Thought-provoking discussion. I agree that psychedelics bring with them serious risks, and I think these are often downplayed in the community. Nevertheless, they can also catalyze healing. One of the ways in which they do so is exactly related to this idea that we should be suspicious of attempting to rid ourselves of the shadow parts of our selves. Indeed, for me at least, psychedelics often reveal hints of the shadow that are otherwise entirely unconscious, while simultaneously allowing me to be ok with these bits and accept them as true and valid parts of myself: even if I wish they weren't.
One way to think about this unconscious shadow (not Jung's) is to imagine it as the summation of the coping mechanisms that we developed as infants. Once upon a time this was the best we were able to come up with in order to deal with the onslaught of feelings that were too intense to bear, and that we had no hope of understanding at the time. Now we walk around the world reacting to stimuli in a manner that was developed for reasons obsolete and forgotten. We use our current logic to give illusory reasons to our behavior. For example, I think "I got angry at her because she was being rude!" when, in reality the truth is more like, "I got angry at her because our interaction conjured this feeling in me that I couldn't bear to feel as an infant! I spent my entire childhood and then adulthood structuring my life and relations to continue avoiding feeling that feeling! And how I'm feeling it! Agh!" We put the blame on "the other" for what we can't bare to own in ourselves.

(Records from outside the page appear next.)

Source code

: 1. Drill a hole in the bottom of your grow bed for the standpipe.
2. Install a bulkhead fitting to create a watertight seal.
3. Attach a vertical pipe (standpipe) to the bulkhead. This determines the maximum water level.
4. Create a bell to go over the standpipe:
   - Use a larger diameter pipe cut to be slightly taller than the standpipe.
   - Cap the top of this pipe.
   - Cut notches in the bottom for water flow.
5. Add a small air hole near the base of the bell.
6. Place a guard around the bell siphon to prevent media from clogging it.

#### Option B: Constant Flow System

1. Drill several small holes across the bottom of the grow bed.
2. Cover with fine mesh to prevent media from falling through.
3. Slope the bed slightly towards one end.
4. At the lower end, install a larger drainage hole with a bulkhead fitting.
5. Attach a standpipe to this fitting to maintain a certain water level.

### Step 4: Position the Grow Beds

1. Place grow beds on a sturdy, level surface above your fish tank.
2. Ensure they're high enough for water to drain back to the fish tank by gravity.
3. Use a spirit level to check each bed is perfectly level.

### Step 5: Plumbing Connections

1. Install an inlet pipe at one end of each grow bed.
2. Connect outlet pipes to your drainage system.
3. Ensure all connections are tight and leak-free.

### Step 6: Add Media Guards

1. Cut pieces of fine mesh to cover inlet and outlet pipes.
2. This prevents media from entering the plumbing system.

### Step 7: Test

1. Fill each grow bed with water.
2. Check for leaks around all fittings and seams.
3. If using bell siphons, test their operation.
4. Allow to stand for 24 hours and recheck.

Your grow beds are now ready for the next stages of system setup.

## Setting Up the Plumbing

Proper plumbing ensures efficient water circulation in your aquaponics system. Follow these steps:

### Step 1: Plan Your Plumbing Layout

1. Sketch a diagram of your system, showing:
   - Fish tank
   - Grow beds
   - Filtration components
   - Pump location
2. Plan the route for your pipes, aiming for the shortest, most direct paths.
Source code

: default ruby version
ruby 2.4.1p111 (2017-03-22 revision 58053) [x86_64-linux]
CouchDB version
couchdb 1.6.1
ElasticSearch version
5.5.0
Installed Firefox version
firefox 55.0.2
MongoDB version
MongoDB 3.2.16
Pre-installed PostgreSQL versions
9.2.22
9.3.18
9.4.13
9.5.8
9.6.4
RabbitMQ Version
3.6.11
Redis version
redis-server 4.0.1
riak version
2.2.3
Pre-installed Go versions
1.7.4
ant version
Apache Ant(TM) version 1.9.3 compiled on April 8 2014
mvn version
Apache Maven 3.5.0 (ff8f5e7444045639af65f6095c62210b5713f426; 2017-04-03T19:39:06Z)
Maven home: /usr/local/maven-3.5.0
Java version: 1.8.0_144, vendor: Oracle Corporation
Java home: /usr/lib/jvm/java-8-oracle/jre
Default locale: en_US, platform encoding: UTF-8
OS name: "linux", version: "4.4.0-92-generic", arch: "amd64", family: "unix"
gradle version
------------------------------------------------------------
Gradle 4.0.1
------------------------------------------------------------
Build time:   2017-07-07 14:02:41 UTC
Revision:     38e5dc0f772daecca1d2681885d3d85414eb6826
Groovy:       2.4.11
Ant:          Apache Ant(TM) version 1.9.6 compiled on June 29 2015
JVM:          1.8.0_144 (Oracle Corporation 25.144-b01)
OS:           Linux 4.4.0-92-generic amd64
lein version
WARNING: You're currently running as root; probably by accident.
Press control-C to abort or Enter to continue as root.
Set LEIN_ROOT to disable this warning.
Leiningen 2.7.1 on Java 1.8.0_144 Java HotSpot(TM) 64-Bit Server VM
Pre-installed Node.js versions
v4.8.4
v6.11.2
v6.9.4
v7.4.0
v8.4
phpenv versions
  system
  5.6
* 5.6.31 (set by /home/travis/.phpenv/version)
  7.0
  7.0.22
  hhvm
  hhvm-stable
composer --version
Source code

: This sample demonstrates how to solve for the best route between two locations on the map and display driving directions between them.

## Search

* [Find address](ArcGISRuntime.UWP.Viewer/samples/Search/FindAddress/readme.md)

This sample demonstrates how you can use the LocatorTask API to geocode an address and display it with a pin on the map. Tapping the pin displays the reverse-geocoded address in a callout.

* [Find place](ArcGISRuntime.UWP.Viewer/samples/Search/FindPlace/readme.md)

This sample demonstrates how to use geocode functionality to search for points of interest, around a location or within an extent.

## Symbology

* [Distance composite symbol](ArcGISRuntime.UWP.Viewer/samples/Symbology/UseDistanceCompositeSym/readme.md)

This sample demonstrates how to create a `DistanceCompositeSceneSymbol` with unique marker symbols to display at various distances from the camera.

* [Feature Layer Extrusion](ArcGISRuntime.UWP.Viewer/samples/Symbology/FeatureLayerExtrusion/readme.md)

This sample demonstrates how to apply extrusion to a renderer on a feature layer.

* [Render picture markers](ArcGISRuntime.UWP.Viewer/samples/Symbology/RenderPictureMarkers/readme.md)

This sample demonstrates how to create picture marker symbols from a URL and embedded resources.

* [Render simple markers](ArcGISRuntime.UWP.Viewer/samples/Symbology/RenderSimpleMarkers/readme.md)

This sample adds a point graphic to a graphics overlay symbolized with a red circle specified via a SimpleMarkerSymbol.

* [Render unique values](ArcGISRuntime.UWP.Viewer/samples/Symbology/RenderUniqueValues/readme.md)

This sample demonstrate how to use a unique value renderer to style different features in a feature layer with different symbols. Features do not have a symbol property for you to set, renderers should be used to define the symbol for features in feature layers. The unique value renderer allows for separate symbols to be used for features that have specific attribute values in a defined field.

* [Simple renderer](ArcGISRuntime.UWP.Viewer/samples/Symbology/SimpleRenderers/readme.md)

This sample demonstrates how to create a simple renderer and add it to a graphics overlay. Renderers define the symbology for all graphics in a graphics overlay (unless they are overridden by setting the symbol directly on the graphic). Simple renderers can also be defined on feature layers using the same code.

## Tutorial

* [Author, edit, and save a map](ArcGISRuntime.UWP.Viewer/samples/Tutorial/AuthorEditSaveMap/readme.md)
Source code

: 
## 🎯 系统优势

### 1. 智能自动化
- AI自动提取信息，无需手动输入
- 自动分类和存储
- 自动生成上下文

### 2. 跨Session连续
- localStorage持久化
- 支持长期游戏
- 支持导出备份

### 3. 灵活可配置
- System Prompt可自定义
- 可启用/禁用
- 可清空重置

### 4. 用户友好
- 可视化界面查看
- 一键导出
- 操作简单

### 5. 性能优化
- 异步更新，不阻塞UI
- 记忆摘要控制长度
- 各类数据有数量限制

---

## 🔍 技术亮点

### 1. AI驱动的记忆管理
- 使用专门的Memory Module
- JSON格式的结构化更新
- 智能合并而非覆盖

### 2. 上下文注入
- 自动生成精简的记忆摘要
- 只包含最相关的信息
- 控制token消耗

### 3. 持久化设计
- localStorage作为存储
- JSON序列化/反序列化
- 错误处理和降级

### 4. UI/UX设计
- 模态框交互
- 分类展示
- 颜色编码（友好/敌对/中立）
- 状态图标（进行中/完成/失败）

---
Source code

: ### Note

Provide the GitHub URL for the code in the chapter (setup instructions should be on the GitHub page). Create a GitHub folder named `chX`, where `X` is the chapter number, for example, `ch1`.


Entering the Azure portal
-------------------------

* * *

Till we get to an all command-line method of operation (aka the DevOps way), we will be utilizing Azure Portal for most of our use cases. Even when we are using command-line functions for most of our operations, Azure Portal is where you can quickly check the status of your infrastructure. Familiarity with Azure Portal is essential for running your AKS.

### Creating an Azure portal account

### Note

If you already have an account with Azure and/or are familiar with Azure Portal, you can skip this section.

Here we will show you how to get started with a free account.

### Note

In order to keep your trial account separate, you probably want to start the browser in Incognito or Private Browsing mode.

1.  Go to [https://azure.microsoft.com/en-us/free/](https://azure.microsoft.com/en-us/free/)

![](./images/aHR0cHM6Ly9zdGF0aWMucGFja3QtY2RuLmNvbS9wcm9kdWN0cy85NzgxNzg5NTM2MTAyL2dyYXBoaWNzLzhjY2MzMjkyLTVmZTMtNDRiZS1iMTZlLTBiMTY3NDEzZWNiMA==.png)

We are fragile and ready to snap, and this shadow is indeed dangerous, but only in as much as it is pushed away, avoided, and let grow in shadow form. What if, instead, we were able to be mindful in those moments where we felt those unwanted feelings, and we were able to change gears: What if at, "I got angry----!!" we could stop for a moment, and feel everything our body is feeling--feel it completely and without commentary or retrospective explanation--instead of avoiding it (for our reaction, including the anger and everything that follows, is exactly our way of not feeling these feelings). What if we could see clearly that, even if we wish these feelings weren't there, they are not harmful in and of themselves. They can be accepted, maybe even embraced as true and valid feelings that are part of who we are and only incidentally catalyzed by the person next to us. They have much more to do with us than to anything "happening to us." What if we knew that these unwanted feelings were synonymous with freedom: That if we could welcome these feelings instead of reacting with our expired coping mechanisms, we would taste enlightenment itself, the taste so different from what we expected and hoped for, but alive with energy unlimited.
Even more than making the unconscious conscious, this is one of the things that psychedelics allow for practicing. It's the reason for the typical trip advice: if something disturbs you, welcome it instead of pushing it away. Still I agree that there is a great danger here: Psychedelics can have a profound impact, but if the practice is not continued without them, then they may indeed make things much worse. Better and safer to have stuck with your infantile coping mechanisms that have brought you this far. Psychedelics may start you on a path, but they will not bring you to the goal. Will you follow that path now that you've started on it? How far will you go? Now that you know, what choice do you have?